ルノーは2018年シーズン、ワークスチーム復帰3年目にして、メルセデス、フェラーリ、レッドブルの3強に次ぐ、コンストラクターズランキング4位を得た。順調な道のりにも見えるが、依然、上位3チームとの隔たりは大きい。
レッドブルとの比較論なら、昨季4勝(うちリカルドが2勝)を挙げた古巣に対し、ルノーは優勝どころか過去3年の表彰台すらもゼロだ。将来のチャンピオン候補に数えられて久しいリカルドが、あえてキャリアのステップダウンとも言える道を選択したことは、メルセデスやフェラーリ移籍の可能性が断たれていたにせよ、衝撃だった。
逆にルノーから言えば、チーム力強化にこれほど打ってつけの人材はない。速く、かつ勝てるレベルのマシンを知っている。若いスタッフたちが多い技術チームにとって、リカルドのフィードバックから学ぶものは多いはずだ。
また、リカルドの存在はニコ・ヒュルケンベルグにとっても大きな刺激だ。ドライビング能力は高く評価されつつも、ルノーが4チーム目の在籍、F1フル参戦8年にして最高位は4位、まだ1度の表彰台すらも立っていない。もしリカルドを破れば、自身が勝てるレベルにあることを証明できるのだ。
ルノーの新車『R.S.19』は、ノーズ周りの処理は2018年型を踏襲する一方、サイドポンツーンにはダクト前に整流翼を置いてコンパクト化を図るフェラーリ的手法を採り入れた。

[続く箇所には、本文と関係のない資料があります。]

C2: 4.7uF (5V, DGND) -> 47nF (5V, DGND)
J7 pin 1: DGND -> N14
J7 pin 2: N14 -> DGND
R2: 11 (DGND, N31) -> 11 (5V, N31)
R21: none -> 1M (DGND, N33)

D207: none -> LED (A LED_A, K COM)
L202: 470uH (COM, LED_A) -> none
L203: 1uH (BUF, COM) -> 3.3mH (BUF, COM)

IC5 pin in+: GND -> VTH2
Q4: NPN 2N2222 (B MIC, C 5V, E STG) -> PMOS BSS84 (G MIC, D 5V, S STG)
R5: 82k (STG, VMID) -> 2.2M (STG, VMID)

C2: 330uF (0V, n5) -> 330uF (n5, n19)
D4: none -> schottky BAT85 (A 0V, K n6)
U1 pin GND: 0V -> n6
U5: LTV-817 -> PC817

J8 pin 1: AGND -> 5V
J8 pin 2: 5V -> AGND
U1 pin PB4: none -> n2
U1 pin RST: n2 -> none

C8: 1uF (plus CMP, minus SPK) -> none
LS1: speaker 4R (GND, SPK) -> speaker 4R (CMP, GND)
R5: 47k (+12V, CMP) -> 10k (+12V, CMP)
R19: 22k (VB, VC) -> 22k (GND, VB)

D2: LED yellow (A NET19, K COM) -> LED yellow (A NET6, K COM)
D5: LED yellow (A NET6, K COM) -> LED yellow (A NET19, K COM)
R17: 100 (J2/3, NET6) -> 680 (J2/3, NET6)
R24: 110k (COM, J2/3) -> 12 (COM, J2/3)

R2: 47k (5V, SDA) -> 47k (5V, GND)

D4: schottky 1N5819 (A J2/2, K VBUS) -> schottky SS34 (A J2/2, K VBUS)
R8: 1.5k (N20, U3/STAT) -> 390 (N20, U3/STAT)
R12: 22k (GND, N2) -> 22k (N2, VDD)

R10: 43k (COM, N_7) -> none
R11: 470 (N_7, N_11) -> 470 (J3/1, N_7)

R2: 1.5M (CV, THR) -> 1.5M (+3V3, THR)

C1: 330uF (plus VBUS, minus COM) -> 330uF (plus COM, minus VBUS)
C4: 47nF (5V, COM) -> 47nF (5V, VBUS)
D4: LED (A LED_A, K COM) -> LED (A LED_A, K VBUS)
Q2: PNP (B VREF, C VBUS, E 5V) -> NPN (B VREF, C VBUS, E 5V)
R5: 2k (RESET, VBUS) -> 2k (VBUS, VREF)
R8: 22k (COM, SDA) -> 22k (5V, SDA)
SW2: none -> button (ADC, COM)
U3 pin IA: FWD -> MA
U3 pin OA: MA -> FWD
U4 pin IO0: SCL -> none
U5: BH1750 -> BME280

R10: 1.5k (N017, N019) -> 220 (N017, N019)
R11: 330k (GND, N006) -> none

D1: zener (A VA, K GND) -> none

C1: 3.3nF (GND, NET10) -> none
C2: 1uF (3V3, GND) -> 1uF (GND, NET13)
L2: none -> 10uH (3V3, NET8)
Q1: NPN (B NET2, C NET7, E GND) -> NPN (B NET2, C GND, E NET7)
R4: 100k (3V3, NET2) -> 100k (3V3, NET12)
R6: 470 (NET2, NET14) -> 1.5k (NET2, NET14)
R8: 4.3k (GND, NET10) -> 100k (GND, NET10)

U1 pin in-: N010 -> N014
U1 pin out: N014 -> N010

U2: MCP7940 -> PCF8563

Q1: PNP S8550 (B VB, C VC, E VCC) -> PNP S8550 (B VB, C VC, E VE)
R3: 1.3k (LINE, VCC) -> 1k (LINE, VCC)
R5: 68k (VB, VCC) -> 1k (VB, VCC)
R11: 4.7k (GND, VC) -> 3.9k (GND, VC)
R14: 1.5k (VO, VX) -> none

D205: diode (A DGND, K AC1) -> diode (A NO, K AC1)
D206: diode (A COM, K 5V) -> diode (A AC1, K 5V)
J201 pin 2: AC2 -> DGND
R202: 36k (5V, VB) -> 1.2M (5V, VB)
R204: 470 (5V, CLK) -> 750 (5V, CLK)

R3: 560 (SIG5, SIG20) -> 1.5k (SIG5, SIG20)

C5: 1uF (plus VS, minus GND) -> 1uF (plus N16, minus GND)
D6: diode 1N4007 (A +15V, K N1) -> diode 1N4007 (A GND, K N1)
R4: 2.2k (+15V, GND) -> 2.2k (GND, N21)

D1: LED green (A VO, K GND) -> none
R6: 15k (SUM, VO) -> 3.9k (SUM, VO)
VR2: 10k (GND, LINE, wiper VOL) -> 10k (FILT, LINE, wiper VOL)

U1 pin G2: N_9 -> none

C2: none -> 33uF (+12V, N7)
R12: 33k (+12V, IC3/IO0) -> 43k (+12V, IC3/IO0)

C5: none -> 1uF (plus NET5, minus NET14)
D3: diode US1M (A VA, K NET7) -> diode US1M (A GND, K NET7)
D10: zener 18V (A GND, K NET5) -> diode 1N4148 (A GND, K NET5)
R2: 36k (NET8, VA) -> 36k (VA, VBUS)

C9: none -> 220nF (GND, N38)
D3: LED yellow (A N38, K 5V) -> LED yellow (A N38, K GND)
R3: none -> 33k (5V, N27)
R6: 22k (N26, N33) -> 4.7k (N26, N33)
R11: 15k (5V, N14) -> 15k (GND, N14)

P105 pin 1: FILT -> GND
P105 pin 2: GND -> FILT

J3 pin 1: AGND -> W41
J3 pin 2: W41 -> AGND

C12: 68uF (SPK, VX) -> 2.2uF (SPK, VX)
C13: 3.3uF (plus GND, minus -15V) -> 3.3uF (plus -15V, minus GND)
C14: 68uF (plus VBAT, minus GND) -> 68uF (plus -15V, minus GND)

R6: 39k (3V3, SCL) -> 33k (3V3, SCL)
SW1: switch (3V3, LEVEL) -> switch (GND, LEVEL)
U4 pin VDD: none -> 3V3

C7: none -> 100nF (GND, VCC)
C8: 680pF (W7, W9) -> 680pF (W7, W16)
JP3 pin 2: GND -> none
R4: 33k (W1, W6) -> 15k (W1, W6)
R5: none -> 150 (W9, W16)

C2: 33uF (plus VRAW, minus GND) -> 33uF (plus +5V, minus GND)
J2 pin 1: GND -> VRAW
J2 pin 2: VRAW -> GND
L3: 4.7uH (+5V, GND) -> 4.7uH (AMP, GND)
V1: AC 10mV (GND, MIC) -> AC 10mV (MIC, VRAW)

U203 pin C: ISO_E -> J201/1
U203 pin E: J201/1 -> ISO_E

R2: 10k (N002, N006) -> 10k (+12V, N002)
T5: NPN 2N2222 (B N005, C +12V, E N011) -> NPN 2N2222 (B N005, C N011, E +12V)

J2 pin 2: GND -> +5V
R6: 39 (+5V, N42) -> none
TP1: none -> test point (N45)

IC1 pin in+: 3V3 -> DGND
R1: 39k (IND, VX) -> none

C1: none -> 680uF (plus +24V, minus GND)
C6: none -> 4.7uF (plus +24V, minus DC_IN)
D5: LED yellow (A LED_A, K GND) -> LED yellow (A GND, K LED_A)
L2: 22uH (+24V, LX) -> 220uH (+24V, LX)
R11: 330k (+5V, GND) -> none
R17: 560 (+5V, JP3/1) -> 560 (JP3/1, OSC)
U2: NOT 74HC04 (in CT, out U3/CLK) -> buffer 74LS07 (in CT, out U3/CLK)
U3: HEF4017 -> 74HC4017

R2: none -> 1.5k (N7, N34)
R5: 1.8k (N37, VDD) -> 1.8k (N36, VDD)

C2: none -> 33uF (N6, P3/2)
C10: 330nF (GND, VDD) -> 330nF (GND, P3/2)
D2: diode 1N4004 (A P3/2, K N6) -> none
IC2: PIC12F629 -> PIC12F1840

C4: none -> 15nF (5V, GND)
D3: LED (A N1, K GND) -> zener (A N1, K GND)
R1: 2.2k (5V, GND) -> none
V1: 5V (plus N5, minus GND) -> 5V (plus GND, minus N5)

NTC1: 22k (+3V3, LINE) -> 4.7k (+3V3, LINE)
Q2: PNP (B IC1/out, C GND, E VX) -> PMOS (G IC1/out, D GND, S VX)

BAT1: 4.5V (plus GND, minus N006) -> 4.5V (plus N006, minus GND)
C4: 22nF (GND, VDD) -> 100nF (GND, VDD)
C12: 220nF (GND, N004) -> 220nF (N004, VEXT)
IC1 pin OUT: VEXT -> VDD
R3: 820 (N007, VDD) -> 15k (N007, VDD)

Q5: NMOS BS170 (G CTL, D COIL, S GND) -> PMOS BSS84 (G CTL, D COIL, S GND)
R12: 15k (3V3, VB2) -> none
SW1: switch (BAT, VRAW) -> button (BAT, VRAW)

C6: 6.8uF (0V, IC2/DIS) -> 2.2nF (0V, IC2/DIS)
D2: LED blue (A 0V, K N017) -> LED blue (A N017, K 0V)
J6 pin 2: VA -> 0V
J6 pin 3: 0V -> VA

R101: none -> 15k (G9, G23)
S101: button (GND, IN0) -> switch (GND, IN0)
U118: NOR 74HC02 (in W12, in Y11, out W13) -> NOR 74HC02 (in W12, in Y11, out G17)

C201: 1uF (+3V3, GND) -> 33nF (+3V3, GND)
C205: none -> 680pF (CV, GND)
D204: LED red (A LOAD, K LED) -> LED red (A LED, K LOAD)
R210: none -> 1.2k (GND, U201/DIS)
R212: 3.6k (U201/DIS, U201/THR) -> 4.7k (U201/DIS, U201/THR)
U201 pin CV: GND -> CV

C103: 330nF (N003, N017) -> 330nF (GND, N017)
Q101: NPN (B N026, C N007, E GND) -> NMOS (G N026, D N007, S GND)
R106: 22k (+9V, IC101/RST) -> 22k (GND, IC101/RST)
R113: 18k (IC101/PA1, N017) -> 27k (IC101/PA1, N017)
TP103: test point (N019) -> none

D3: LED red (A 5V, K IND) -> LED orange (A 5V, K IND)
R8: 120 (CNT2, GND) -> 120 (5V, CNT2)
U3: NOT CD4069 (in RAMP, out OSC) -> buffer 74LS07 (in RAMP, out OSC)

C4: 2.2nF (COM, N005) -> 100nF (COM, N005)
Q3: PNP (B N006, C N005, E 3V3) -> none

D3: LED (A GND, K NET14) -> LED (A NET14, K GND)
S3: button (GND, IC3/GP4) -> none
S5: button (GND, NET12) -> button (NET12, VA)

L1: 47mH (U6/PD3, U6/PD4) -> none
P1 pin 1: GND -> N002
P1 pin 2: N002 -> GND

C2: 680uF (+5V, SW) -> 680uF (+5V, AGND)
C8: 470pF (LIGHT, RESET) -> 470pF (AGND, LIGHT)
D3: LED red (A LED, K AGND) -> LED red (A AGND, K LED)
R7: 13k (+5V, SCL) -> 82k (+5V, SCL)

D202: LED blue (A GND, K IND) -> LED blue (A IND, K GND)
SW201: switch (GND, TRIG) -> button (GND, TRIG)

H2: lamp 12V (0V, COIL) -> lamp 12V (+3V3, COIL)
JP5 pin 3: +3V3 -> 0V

開幕前のテストではリカルドを抑えて、ヒュルケンベルグがチームのベストタイムをマーク。これはフェラーリとメルセデス勢に次ぐ、期間中の全体5番手だ。
■ロングランペースに課題があるルノーR.S.19
レッドブルはまともなタイムアタックを行なえなかったため、比較対象とはならないが、周回数でもメルセデスとフェラーリに続く3番手となる958周を稼いだ。
課題とされたパワーユニット(PU/エンジン)も、チームによれば「大幅に進化した」という。目標としたパワーアップの所期値は達成できた模様で、これはもう一方のユーザー、マクラーレンも好タイムを出していたことからも判る。信頼性も、深刻な問題は発生しなかった。ドライバーたちもこのパワーユニットを含めた新車への好印象を語り、オフの一連の流れからはすこぶるスムースな開発進展にも見える。
ただR.S.19は、ロングランのペースは決して評価が高くない。タイヤに厳しいという、前年型の悪癖をまだ引きずったままなのか。
1周のラップタイムにしてもトップからはテスト期間中でまだコンマ6秒ほどの開きがあり、リカルドは「追いつくにはまだ時間がかかる」と言う。
まずはドライバー力でこのマシンの劣勢をカバーし、チーム当面の目標となる表彰台に届くか。リカルドはチームの成長を見守る覚悟をもって、移籍してきた。